This paper describes three corrosion case histories caused by overconfidence and lack of thorough understanding of the corroding systems. The first case history is exchanger tube failure from excessive high temperature sulfidation caused by changes of operation condition, run length and cleaning interval. The second case is about presumably hydrogen induced cracking(HIC) and high temperature hydrogen attack(HTHA) during weld repair and heat treatment in wet sour service. Inappropriate mixing of process streams was the cause of failure discussed in the third case history.
Inspection history is very important in inspection and maintenance work. Prediction of future damages and consequently optimizing inspection and maintenance works are possible through careful review of inspection histories. Inspection personnel should well aware of the histories and should utilize them.

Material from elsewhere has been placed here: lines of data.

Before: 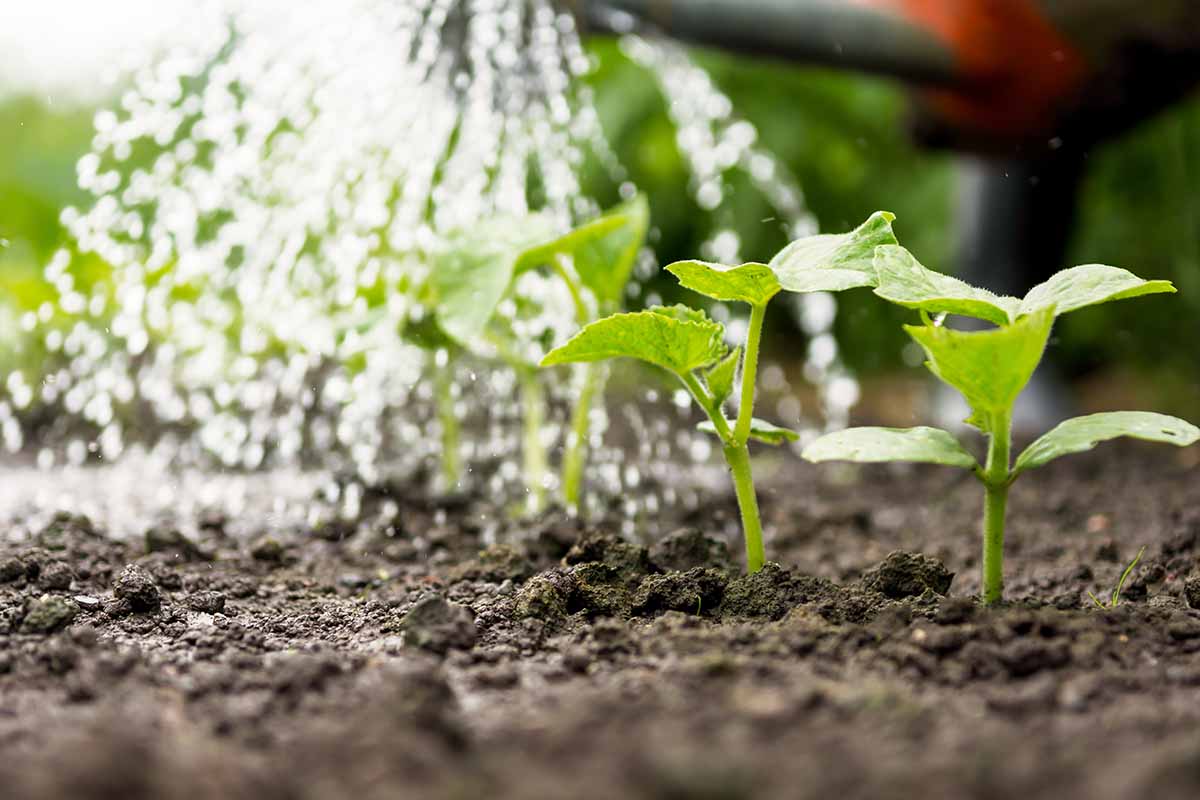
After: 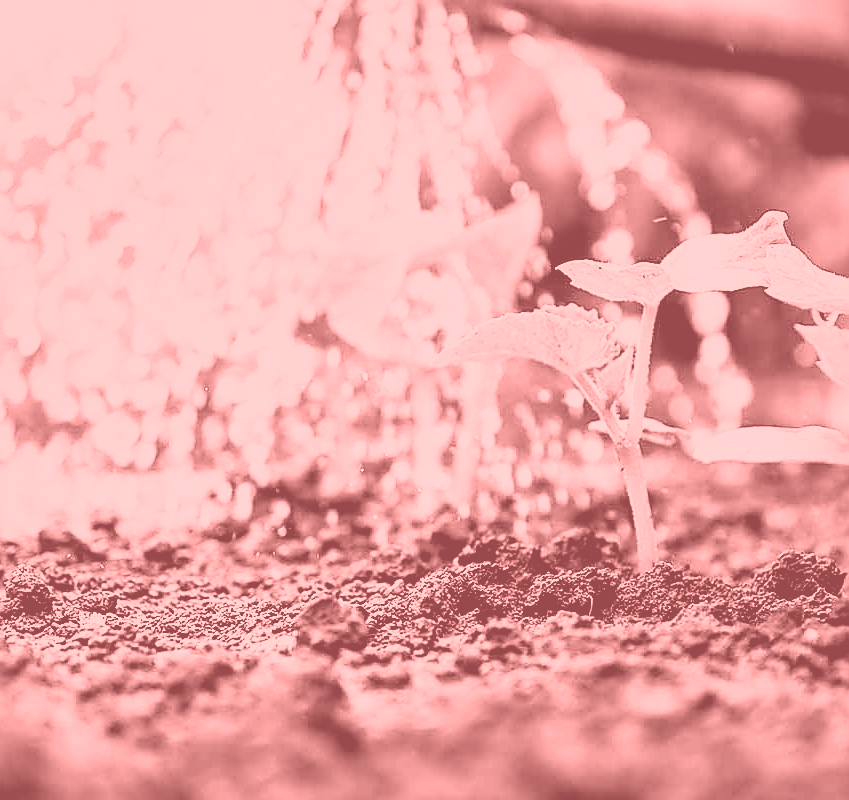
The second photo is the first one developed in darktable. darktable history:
contrast brightness saturation: contrast 0.39, brightness 0.53
crop and rotate: left 9.061%, right 20.142%
colorize: saturation 51%, source mix 50.67%, lightness 50.67%
local contrast: mode bilateral grid, contrast 100, coarseness 100, detail 165%, midtone range 0.2
filmic rgb: black relative exposure -3.86 EV, white relative exposure 3.48 EV, hardness 2.63, contrast 1.103
sharpen: radius 1.4, amount 1.25, threshold 0.7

Additionally, knowing the equipment history should always be accompanied with thorough understanding of the corrosion/degradation mechanisms of the equipment in service environments. Without understanding of the mechanisms, subtle change of service conditions can be overlooked and results in unexpected problems.

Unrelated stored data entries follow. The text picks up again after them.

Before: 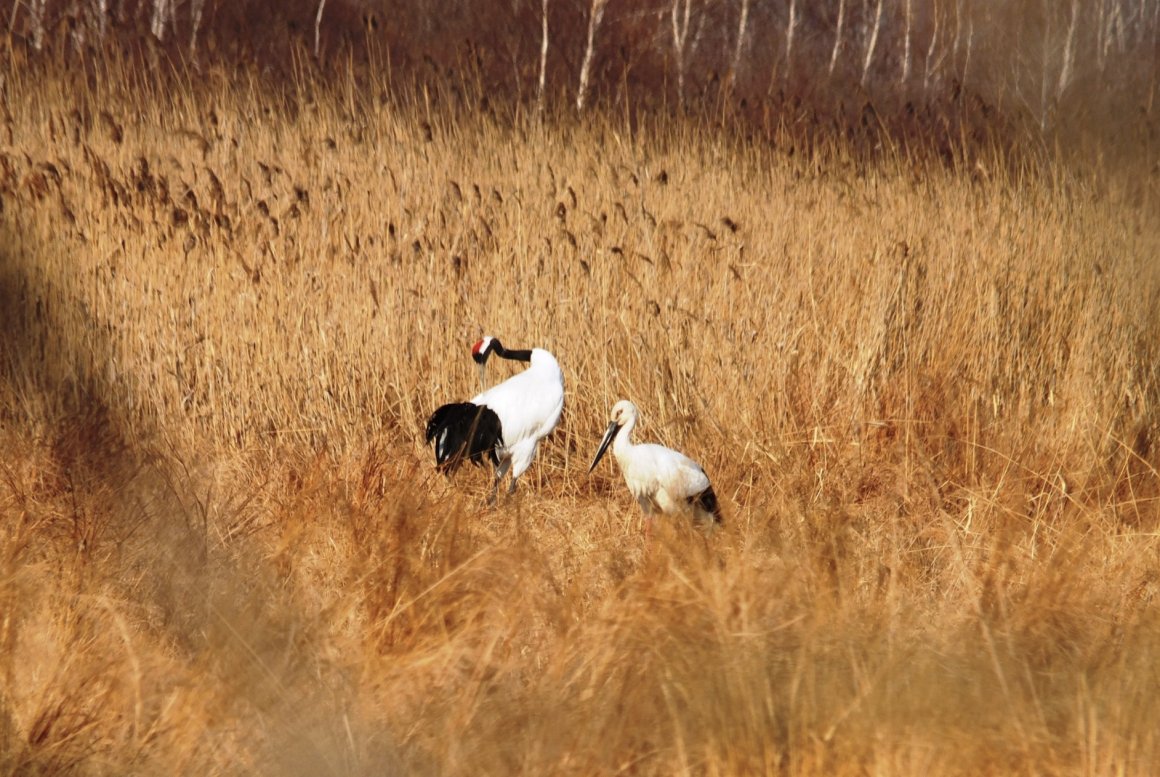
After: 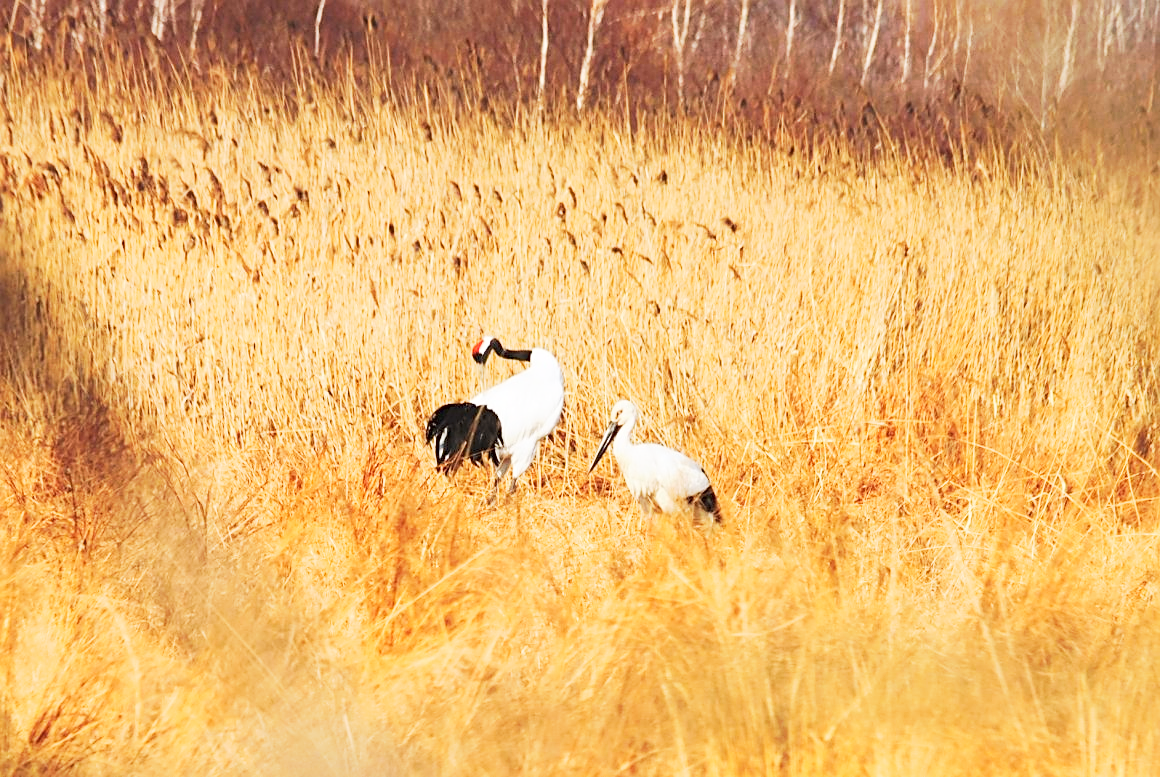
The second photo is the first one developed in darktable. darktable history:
contrast brightness saturation: brightness 0.09, saturation 0.19
tone curve: curves: ch0 [(0, 0) (0.003, 0.015) (0.011, 0.025) (0.025, 0.056) (0.044, 0.104) (0.069, 0.139) (0.1, 0.181) (0.136, 0.226) (0.177, 0.28) (0.224, 0.346) (0.277, 0.42) (0.335, 0.505) (0.399, 0.594) (0.468, 0.699) (0.543, 0.776) (0.623, 0.848) (0.709, 0.893) (0.801, 0.93) (0.898, 0.97) (1, 1)], preserve colors none
sharpen: on, module defaults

Engineers should always keep not having overconfidence from tracking well of inspection histories. Overconfidence can sometimes make to underestimate small changes, while small changes can lead to large differences. Here are several expensive lessons learned from the results of overconfidence.

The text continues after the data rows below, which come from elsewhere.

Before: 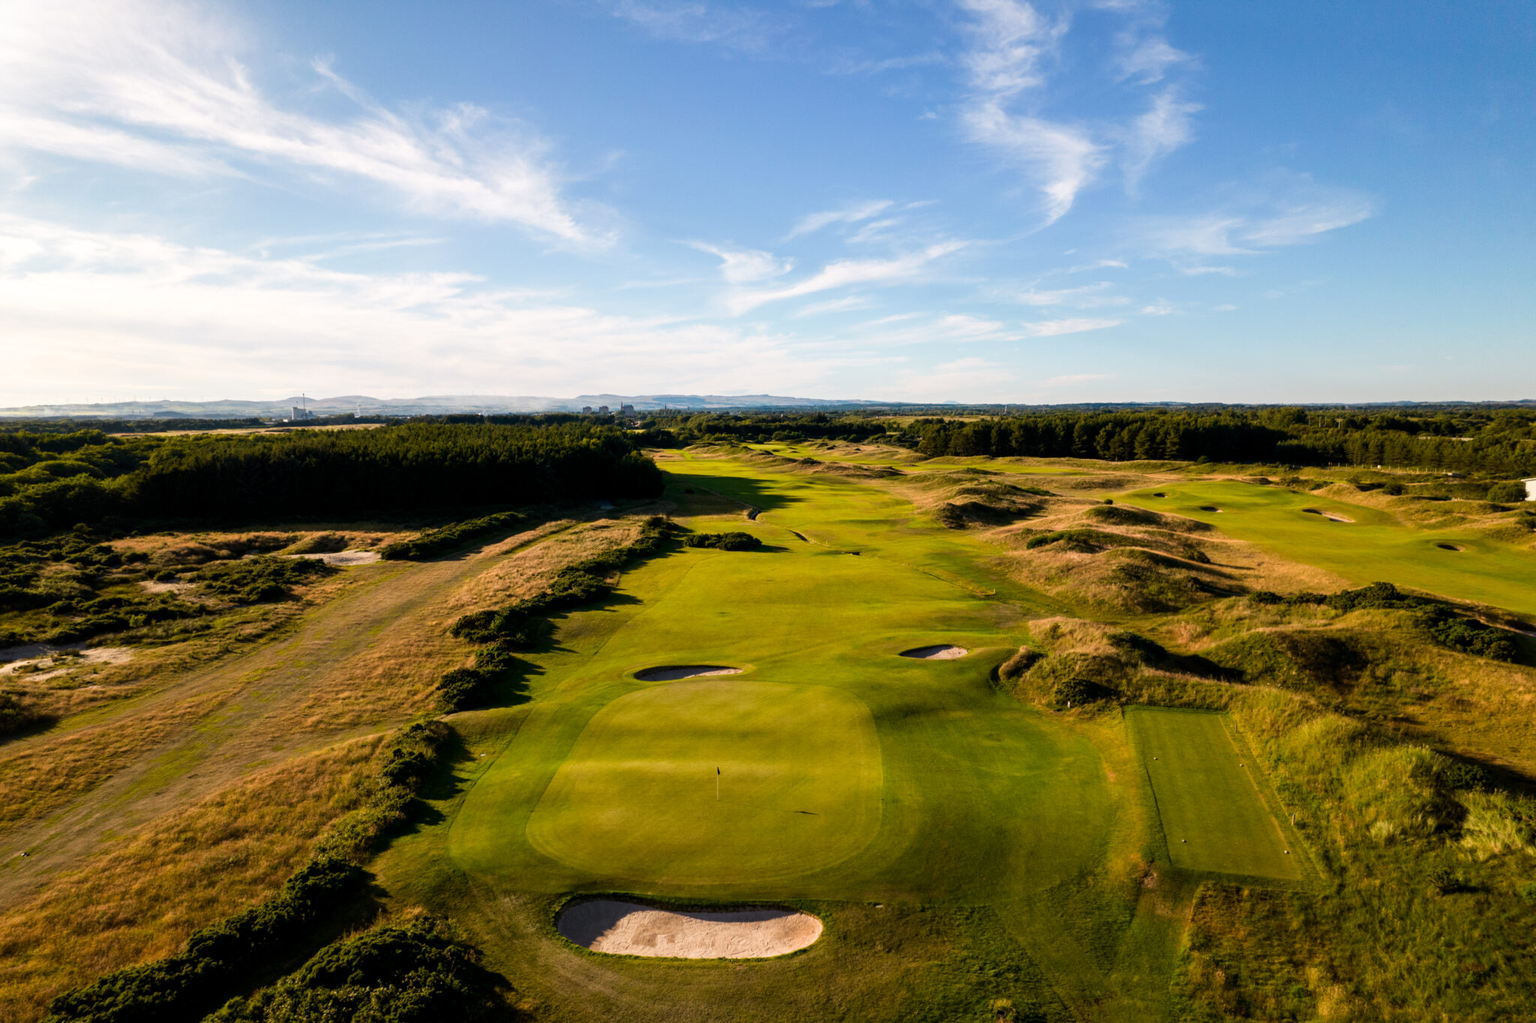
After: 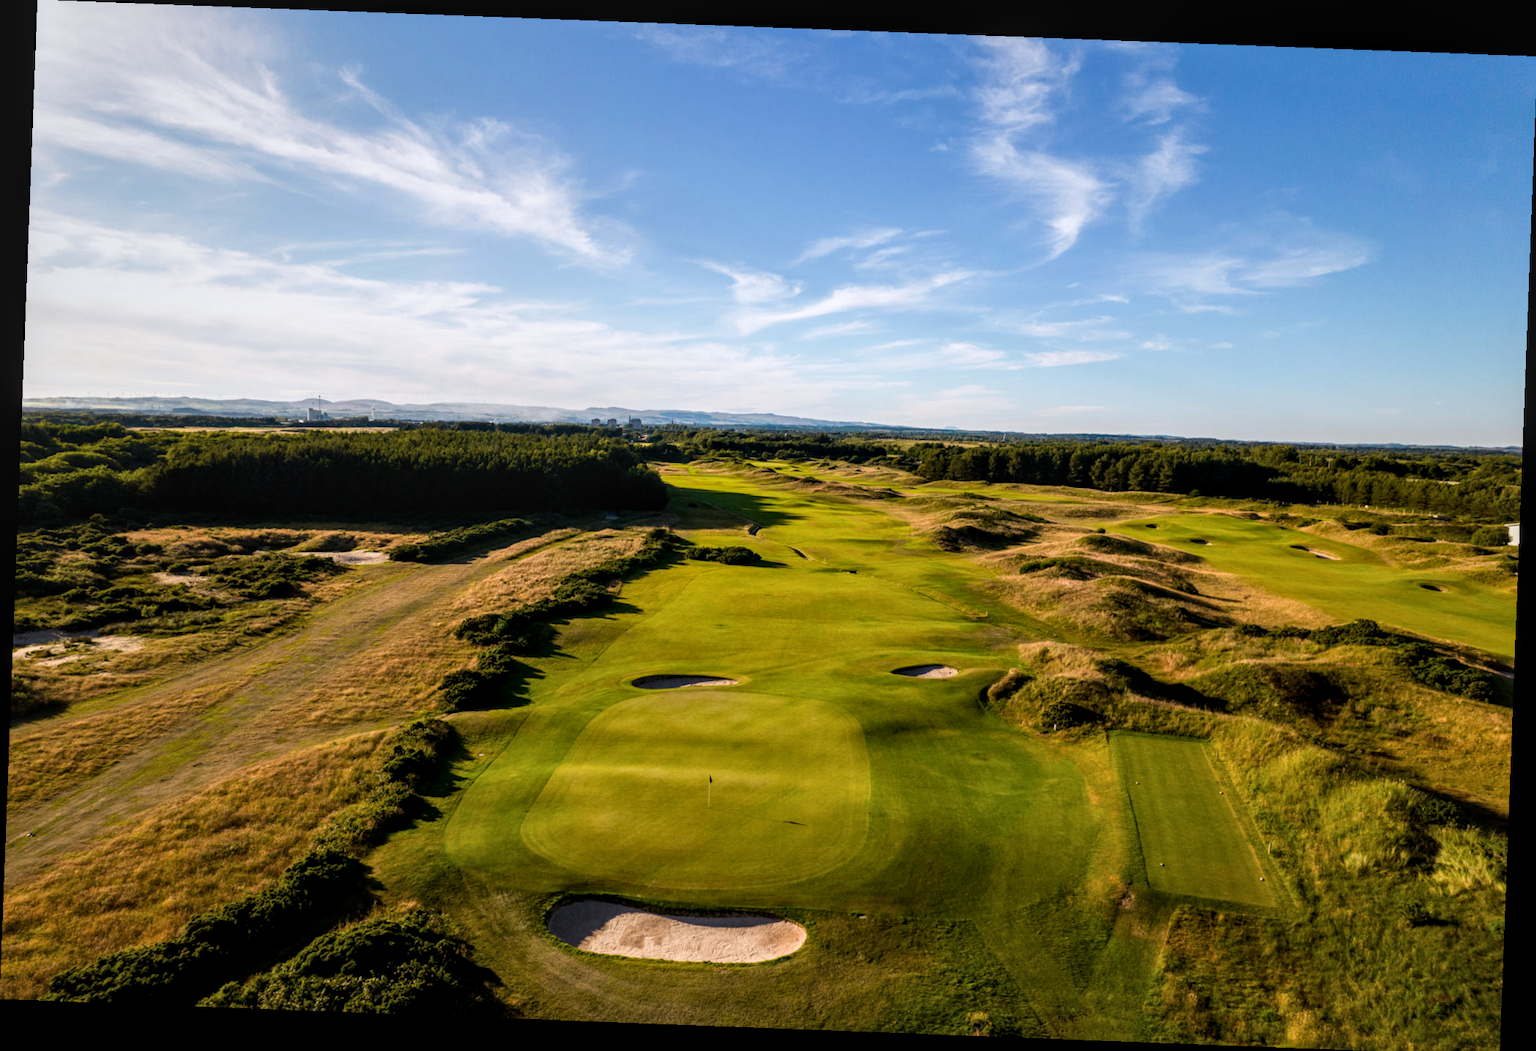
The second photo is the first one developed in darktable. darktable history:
crop: top 0.05%, bottom 0.098%
local contrast: on, module defaults
white balance: red 0.983, blue 1.036
rotate and perspective: rotation 2.17°, automatic cropping off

Two months before scheduled maintenance period, leakage was detected in the splitter reboiler of a crude distillation unit (CDU). Giving up maximum efficiency, the unit could continue operation until the planned turnaround. When maintenance period was reached, exchanger bundle was hydrotested and tube leak was confirmed.
Table 1 is general information of the reboiler. Heavy Gas Oil (HGO) is used as heating medium in the tube side. It was first installed more than 40 years ago and had voluminous inspection files. Brief summary of maintenance history is reported below. Before 2003, corrosion rate was moderate and average life of exchanger bundle was around eight years with considerable remaining thickness even when retired.
(Table in full paper)
The bundle was pulled out and was inspected. Figure 1 is a schematic drawing of exchanger with indication of flow direction and marking of severely corroded area. Corrosion occurred at the same area as reported in 2003 and 2006 inspection reports. Very severe fouling on the tube outside was also observed. Tubes of 1st pass were twisted by irregular thermal expansion. Several tubes were sampled and were cut open to examine.
Figure 2 is corrosion morphology of sampled tube. The tube was corroded away relatively uniformly on both the inside and outside surfaces. Undoubtedly, corrosion was caused by high temperature sulfidation. Outside surface inserted in the tube sheet did not contact corrosive process stream and was left intact. Thickness reduction was calculated compared to the intact surface, assuming original thickness was the same as nominal thickness, namely 2.77mm. Thickness reduction inside of the tube was 0.7~0.8mm, while that of the outside was 2.0~2.1mm, three times that of the inside value.